(Task inputs Opens)

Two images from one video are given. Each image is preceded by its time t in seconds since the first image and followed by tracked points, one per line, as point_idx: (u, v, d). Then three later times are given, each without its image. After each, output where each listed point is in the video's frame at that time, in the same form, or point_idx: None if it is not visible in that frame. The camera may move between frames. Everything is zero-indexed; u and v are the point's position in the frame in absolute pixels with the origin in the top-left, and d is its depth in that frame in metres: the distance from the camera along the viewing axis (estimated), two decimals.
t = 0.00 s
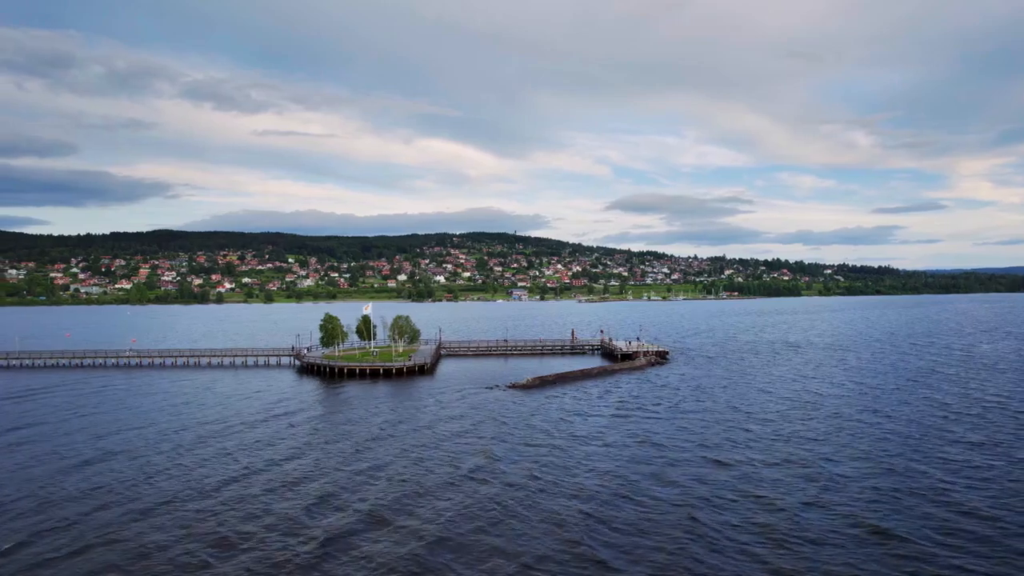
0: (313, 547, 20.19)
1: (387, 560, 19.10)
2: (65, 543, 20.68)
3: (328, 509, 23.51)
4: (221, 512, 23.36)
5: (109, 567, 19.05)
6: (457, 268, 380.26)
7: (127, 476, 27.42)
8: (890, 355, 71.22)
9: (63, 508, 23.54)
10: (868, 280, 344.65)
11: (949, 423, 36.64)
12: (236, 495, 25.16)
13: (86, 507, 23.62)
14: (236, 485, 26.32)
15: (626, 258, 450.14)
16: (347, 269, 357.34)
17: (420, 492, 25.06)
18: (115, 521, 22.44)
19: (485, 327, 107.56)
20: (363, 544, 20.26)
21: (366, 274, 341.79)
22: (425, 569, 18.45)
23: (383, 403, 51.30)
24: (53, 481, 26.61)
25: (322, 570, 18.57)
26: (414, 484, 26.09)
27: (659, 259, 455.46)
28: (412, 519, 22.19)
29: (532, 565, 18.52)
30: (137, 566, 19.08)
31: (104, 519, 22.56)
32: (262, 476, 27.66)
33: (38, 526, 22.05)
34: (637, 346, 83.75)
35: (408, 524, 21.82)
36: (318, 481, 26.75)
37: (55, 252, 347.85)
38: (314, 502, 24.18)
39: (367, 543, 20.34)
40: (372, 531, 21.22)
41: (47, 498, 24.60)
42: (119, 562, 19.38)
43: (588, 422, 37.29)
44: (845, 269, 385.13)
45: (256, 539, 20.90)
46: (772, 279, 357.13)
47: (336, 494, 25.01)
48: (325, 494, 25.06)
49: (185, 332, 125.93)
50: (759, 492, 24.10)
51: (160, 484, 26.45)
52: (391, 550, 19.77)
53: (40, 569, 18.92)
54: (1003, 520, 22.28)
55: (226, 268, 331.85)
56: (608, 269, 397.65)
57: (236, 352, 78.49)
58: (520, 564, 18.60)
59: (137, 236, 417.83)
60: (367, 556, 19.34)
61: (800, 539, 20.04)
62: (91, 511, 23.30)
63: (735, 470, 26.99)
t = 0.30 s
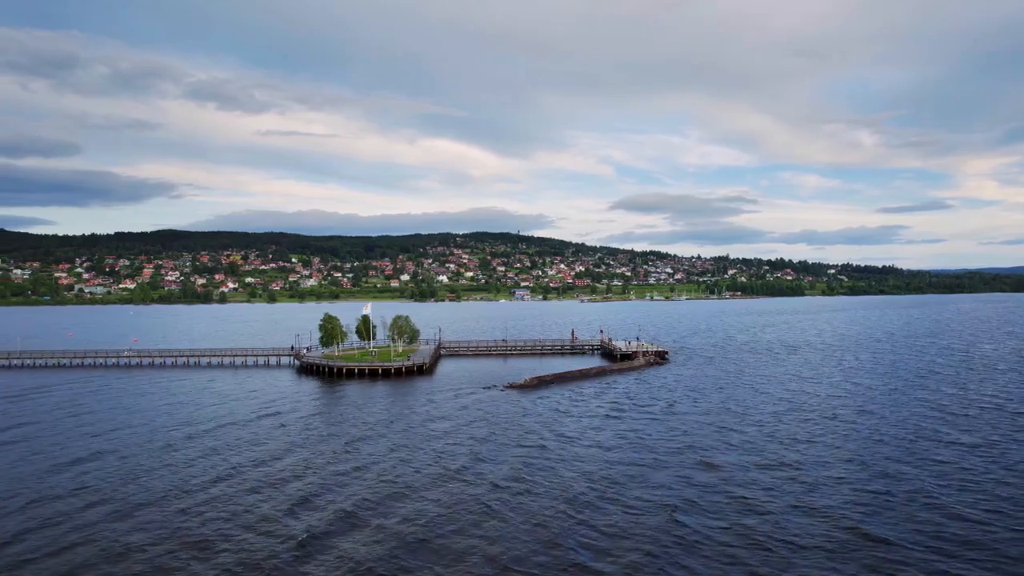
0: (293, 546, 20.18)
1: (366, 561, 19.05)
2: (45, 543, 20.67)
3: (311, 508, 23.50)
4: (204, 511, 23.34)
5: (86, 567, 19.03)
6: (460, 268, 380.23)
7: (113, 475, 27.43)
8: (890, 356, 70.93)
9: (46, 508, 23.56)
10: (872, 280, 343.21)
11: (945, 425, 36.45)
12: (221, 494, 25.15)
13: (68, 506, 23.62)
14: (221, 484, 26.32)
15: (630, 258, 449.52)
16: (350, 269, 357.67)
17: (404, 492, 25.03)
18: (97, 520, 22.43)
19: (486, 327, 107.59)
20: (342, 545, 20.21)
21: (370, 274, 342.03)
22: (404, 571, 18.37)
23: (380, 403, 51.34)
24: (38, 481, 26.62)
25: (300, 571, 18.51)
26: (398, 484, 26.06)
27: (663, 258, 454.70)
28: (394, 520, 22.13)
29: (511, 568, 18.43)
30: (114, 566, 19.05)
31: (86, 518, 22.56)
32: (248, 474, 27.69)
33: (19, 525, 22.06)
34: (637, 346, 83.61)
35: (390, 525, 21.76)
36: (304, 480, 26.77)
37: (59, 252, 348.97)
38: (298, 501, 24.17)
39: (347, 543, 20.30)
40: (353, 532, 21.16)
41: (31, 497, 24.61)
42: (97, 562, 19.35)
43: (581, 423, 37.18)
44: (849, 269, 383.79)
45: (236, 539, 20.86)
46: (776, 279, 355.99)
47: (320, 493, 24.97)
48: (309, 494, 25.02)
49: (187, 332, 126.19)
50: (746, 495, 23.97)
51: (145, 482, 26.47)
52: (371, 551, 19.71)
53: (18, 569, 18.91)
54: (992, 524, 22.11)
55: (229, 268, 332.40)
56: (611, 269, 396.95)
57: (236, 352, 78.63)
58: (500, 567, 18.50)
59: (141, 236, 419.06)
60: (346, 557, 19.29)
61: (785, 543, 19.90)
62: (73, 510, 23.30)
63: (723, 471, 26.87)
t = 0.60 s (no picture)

(Task inputs Closes)

> **Task prompt**
With the pictures left aside, write out all of the records above exactly.

> **Exercise response**
Two images from one video are given. Each image is preceded by its time t in seconds since the first image and followed by tracked points, one per line, as point_idx: (u, v, d). Then three later times are given, each without its image. After each, output where each listed point is in the video's frame at that time, in the same form, or point_idx: None if it is not visible in that frame. The camera may move between frames. Everything is zero-indexed; u and v are the point's position in the frame in absolute pixels with the origin in the top-left, and d is its depth in that frame in metres: the distance from the camera along the viewing axis (estimated), two decimals.
t = 0.00 s
0: (313, 547, 20.19)
1: (387, 560, 19.10)
2: (65, 543, 20.68)
3: (328, 509, 23.51)
4: (221, 512, 23.36)
5: (109, 567, 19.05)
6: (457, 268, 380.26)
7: (127, 476, 27.42)
8: (890, 355, 71.22)
9: (63, 508, 23.54)
10: (868, 280, 344.65)
11: (949, 423, 36.64)
12: (236, 495, 25.16)
13: (86, 507, 23.62)
14: (236, 485, 26.32)
15: (626, 258, 450.14)
16: (347, 269, 357.34)
17: (420, 492, 25.06)
18: (115, 521, 22.44)
19: (485, 327, 107.56)
20: (363, 544, 20.26)
21: (366, 274, 341.79)
22: (425, 569, 18.45)
23: (383, 403, 51.30)
24: (53, 481, 26.61)
25: (322, 570, 18.57)
26: (414, 484, 26.09)
27: (659, 259, 455.46)
28: (412, 519, 22.19)
29: (532, 565, 18.52)
30: (137, 566, 19.08)
31: (104, 519, 22.56)
32: (262, 476, 27.66)
33: (38, 526, 22.05)
34: (637, 346, 83.75)
35: (408, 524, 21.82)
36: (318, 481, 26.75)
37: (55, 252, 347.85)
38: (314, 502, 24.18)
39: (367, 543, 20.34)
40: (372, 531, 21.22)
41: (47, 498, 24.60)
42: (119, 562, 19.38)
43: (588, 422, 37.29)
44: (845, 269, 385.13)
45: (256, 539, 20.90)
46: (772, 279, 357.13)
47: (336, 494, 25.01)
48: (325, 494, 25.06)
49: (185, 332, 125.93)
50: (759, 492, 24.10)
51: (160, 484, 26.45)
52: (391, 550, 19.77)
53: (40, 569, 18.92)
54: (1003, 520, 22.28)
55: (226, 268, 331.85)
56: (608, 269, 397.65)
57: (236, 352, 78.49)
58: (520, 564, 18.60)
59: (137, 236, 417.83)
60: (367, 556, 19.34)
61: (800, 539, 20.04)
62: (91, 511, 23.30)
63: (735, 470, 26.99)
t = 0.30 s
0: (293, 546, 20.18)
1: (366, 561, 19.05)
2: (45, 543, 20.67)
3: (311, 508, 23.50)
4: (204, 511, 23.34)
5: (86, 567, 19.03)
6: (460, 268, 380.23)
7: (113, 475, 27.43)
8: (890, 356, 70.93)
9: (46, 508, 23.56)
10: (872, 280, 343.21)
11: (945, 425, 36.45)
12: (221, 494, 25.15)
13: (68, 506, 23.62)
14: (221, 484, 26.32)
15: (630, 258, 449.52)
16: (350, 269, 357.67)
17: (404, 492, 25.03)
18: (97, 520, 22.43)
19: (486, 327, 107.59)
20: (342, 545, 20.21)
21: (370, 274, 342.03)
22: (404, 571, 18.37)
23: (380, 403, 51.34)
24: (38, 481, 26.62)
25: (300, 571, 18.51)
26: (398, 484, 26.06)
27: (663, 258, 454.70)
28: (394, 520, 22.13)
29: (511, 568, 18.43)
30: (114, 566, 19.05)
31: (86, 518, 22.56)
32: (248, 474, 27.69)
33: (19, 525, 22.06)
34: (637, 346, 83.61)
35: (390, 525, 21.76)
36: (304, 480, 26.77)
37: (59, 252, 348.97)
38: (298, 501, 24.17)
39: (347, 543, 20.30)
40: (353, 532, 21.16)
41: (31, 497, 24.61)
42: (97, 562, 19.35)
43: (581, 423, 37.18)
44: (849, 269, 383.79)
45: (236, 539, 20.86)
46: (776, 279, 355.99)
47: (320, 493, 24.97)
48: (309, 494, 25.02)
49: (187, 332, 126.19)
50: (746, 495, 23.97)
51: (145, 482, 26.47)
52: (371, 551, 19.71)
53: (18, 569, 18.91)
54: (992, 524, 22.11)
55: (229, 268, 332.40)
56: (611, 269, 396.95)
57: (236, 352, 78.63)
58: (500, 567, 18.50)
59: (141, 236, 419.06)
60: (346, 557, 19.29)
61: (785, 543, 19.90)
62: (73, 510, 23.30)
63: (723, 471, 26.87)
t = 0.60 s (no picture)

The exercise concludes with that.